Most insurance policies will provide liability coverage to protect you against a lawsuit in case someone is hurt on your property and sues you over it. Guests tripping on stairs, walkways, slipping on un-shoveled snow that has turned to ice or the postal carrier getting bitten by your dog can all result in lawsuits.
Shopping for Homeowner’s Insurance
The standard homeowner’s policy is known as HO-3. This policy can
provide coverage for 100 percent of the replacement value of your home.
It is important that you secure replacement coverage, which is what
it would cost to rebuild the home at today's prices. If you do not know
what that cost would be, ask your insurance agent or call in an appraiser.
Condominiums are covered by an HO-6 policy and have policy protections
different than the typical protections of a single family home.
You may want to consider insuring your home for more than it is worth, since it would probably cost you more to rebuild it in the future. If you purchased a $200,000 home, consider insuring it for $250,000. Ask the insurance agent the premium difference, and remember, the personal property coverage increases when the coverage increases.
Do you have expensive jewelry, baseball cards or other expensive possessions? Unique and irreplaceable possessions may not be covered by the standard policy. A policy rider may be necessary to specifically insure valuables.
Ask the insurance agent if the policy contains guaranteed replacement-cost coverage. Most homebuyers rarely think about checking the coverage of the insurance policy and tend to remain with the company that first sold them their first homeowner’s policy. After a few years, the home will increase in value along with the replacement cost. If the policy does not have a “guaranteed replacement-cost” provision, the originally policy may not cover total restoration of the home.

Dataset ::

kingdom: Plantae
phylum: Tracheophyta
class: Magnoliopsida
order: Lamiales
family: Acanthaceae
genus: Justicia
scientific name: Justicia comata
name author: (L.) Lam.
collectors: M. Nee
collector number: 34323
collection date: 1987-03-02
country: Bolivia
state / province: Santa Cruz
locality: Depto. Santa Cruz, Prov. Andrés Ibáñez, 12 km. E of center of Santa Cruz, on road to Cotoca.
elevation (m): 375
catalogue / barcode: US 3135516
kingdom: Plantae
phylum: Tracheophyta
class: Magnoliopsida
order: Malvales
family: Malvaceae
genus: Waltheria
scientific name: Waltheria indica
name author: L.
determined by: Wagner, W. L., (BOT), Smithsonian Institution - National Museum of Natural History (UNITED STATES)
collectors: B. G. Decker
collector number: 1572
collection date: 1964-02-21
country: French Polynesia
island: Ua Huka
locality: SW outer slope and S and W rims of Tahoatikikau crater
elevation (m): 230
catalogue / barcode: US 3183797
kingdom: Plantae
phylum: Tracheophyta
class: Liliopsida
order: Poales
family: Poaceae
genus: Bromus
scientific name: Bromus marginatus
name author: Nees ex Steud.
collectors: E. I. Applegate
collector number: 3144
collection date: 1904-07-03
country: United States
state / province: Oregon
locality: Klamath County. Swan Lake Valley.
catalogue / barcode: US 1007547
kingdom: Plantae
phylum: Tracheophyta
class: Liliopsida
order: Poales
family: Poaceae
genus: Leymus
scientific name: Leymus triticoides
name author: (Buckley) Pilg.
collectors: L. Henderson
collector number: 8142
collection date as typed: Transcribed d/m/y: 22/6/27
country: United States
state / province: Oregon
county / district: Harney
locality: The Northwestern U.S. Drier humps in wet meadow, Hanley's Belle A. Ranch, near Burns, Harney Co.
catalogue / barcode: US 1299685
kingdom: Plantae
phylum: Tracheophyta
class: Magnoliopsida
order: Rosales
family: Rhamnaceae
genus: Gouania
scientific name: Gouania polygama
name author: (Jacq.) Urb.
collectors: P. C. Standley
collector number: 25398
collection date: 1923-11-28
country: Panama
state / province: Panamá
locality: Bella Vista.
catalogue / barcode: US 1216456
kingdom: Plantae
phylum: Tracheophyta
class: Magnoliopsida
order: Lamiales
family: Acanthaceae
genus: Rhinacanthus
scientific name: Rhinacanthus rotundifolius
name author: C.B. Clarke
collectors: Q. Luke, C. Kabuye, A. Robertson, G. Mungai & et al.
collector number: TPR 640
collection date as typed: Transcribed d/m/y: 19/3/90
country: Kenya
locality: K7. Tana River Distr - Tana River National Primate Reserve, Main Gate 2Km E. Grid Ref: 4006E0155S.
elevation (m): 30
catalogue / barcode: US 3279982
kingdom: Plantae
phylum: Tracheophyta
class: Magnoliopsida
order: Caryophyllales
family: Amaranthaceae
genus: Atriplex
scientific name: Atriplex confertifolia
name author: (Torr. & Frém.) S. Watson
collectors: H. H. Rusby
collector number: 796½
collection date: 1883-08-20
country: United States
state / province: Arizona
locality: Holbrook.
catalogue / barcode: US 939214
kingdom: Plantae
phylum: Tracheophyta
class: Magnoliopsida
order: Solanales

Complete the following ::
a - Can you extract the stretch of the homeowner's insurance text that begins at the words "Ask the insurance agent if" and stops after "of the home."?
b - Can you find each line in the records that contains the word "catalogue" and copy those lines?

Solutions in order ::
a -
Ask the insurance agent if the policy contains guaranteed replacement-cost coverage. Most homebuyers rarely think about checking the coverage of the insurance policy and tend to remain with the company that first sold them their first homeowner’s policy. After a few years, the home will increase in value along with the replacement cost. If the policy does not have a “guaranteed replacement-cost” provision, the originally policy may not cover total restoration of the home.

b -
catalogue / barcode: US 3135516
catalogue / barcode: US 3183797
catalogue / barcode: US 1007547
catalogue / barcode: US 1299685
catalogue / barcode: US 1216456
catalogue / barcode: US 3279982
catalogue / barcode: US 939214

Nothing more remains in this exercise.